Europe − 2

Les événements dont 1990 a été particulièrement riche ont conduit les responsables de la construction européenne à repenser l'architecture de la Communauté. Et les six derniers mois de l'année ont permis d'accomplir dans cette voie des « progrès impressionnants ».

En tombant, le mur de Berlin a fait une victime : Jacques Delors. Pour déplacée qu'elle fût, la boutade lancée au lendemain de la chute du Mur par le ministre français de la Défense, Jean-Pierre Chevènement, résume assez bien les quelques mois de malaise vécus par la Communauté européenne à la suite de l'effondrement des régimes communistes d'Europe de l'Est.

Automne 89 : tel un château de cartes, le bloc communiste se désagrège ; la cloison qui sépare Europe occidentale et Europe orientale s'écroule, obligeant chacune des parties à voir l'autre. La Communauté découvre que l'Europe n'est pas faite de seulement douze pays ; que, de l'autre côté de ce que l'on appelait le rideau de fer, des démocraties à venir doivent être aidées ; qu'elles veulent, à terme, s'accrocher au train communautaire... Bref, l' « architecture » de l'Europe est à repenser.

L'expression « nouvelle architecture de l'Europe » fait fortune. La réalisation du marché unique ne tombe certes pas aux oubliettes : le programme législatif qui doit aboutir à la création d'un espace sans frontières où les biens, les services, les capitaux et les personnes circuleront librement, au plus tard le 1er janvier 1993, est poursuivi. Mais l'« objectif 93 » quitte le devant de la scène.

Élargir ou approfondir ?

En évoquant la création d'une « confédération qui unirait l'ensemble du continent, à l'occasion de ses vœux de fin d'année, le président François Mitterrand sème le trouble chez les plus intégrationnistes des Européens. Pour eux, l'idée d'une structure à l'échelle du continent de même que la perspective d'un élargissement au-delà des Douze constituent une menace pour la Communauté. Mieux vaut, estiment-ils, se consacrer d'abord à la réalisation d'une véritable union en s'engageant dans la voie de l'union économique et monétaire (UEM), c'est-à-dire en se dotant d'une monnaie unique et d'une banque centrale commune.

Aussi le débat qui domine durant les premiers mois de l'année 1990 se résume-t-il aux questions suivantes : doit-on élargir la Communauté, au risque de la diluer − c'est le choix du Premier ministre britannique, Mme Margaret Thatcher –, ou faut-il d'abord approfondir les liens existants, pour ensuite accueillir, dans une organisation véritablement intégrée, les nouvelles démocraties − selon la version de Jacques Delors ? La construction d'une « maison commune » ne risque-t-elle pas de provoquer l'effondrement de la CEE, édifice qui a bénéficié de quarante années d'efforts ?

Derrière ce débat se cache une interrogation.
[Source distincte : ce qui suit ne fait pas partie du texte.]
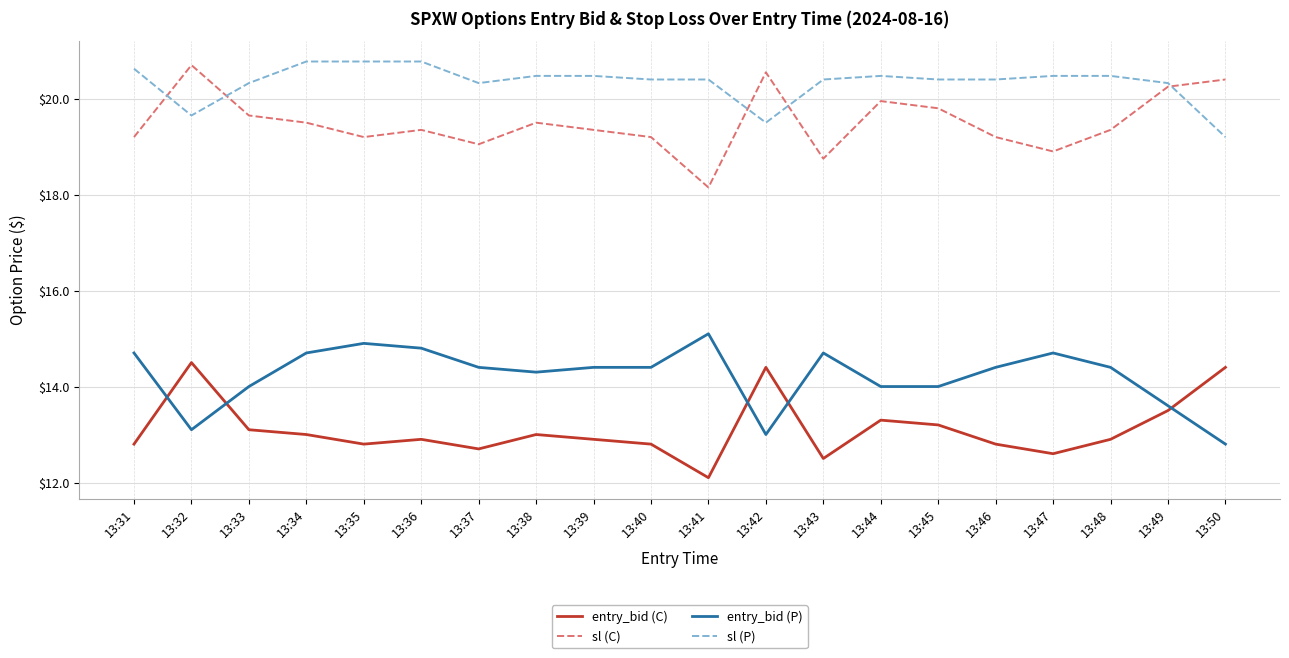

What are all the series names shown in the legend?

entry_bid (C), sl (C), entry_bid (P), sl (P)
C'est vers Bonn que se tournent tous les regards. Fin 89, au Conseil européen de Strasbourg, les Douze se sont mis d'accord sur une déclaration prévoyant que le peuple allemand pourra « retrouver son unité à travers une libre autodétermination » et que ce droit « se situe dans la perspective de l'intégration communautaire ». De l'attitude de la République fédérale allemande, de sa volonté de choisir entre la Communauté ou l'expansion vers l'Est, de la manière dont elle va résoudre le problème posé par la nouvelle liberté de la RDA dépend l'avenir des Douze. Et cet avenir semble incertain, tant le traditionnel moteur de la construction européenne, le couple franco-allemand, a de ratés. Parce qu'en France l'unification fait peur, parce que le chancelier Helmut Kohl se refuse pendant des mois à affirmer l'intangibilité de la frontière Oder-Neisse qui sépare la Pologne de la RDA, la confiance est ébranlée entre Paris et Bonn.

La brouille prend officiellement fin le 19 avril, lorsque MM. Kohl et Mitterrand relancent l'Europe politique dans un message adressé au Premier ministre irlandais (l'Irlande occupe la présidence de la Communauté au cours du premier semestre 90) : « Le moment est venu, déclarent-ils, de transformer l'ensemble des relations entre les États membres en une union européenne. »

Fixer une date

Après des mois de torpeur, l'initiative franco-allemande provoque le réveil des Douze. À Dublin, le 28 avril, lors d'un Conseil européen extraordinaire, les chefs d'État et de gouvernement décident que le 1er janvier 1993 ne sera pas seulement la date de l'achèvement du grand marché, mais aussi celle de l'avènement d'une Europe qui disposera d'une banque centrale, d'une politique monétaire, et d'installations renforcées qui devraient en faire une véritable union politique.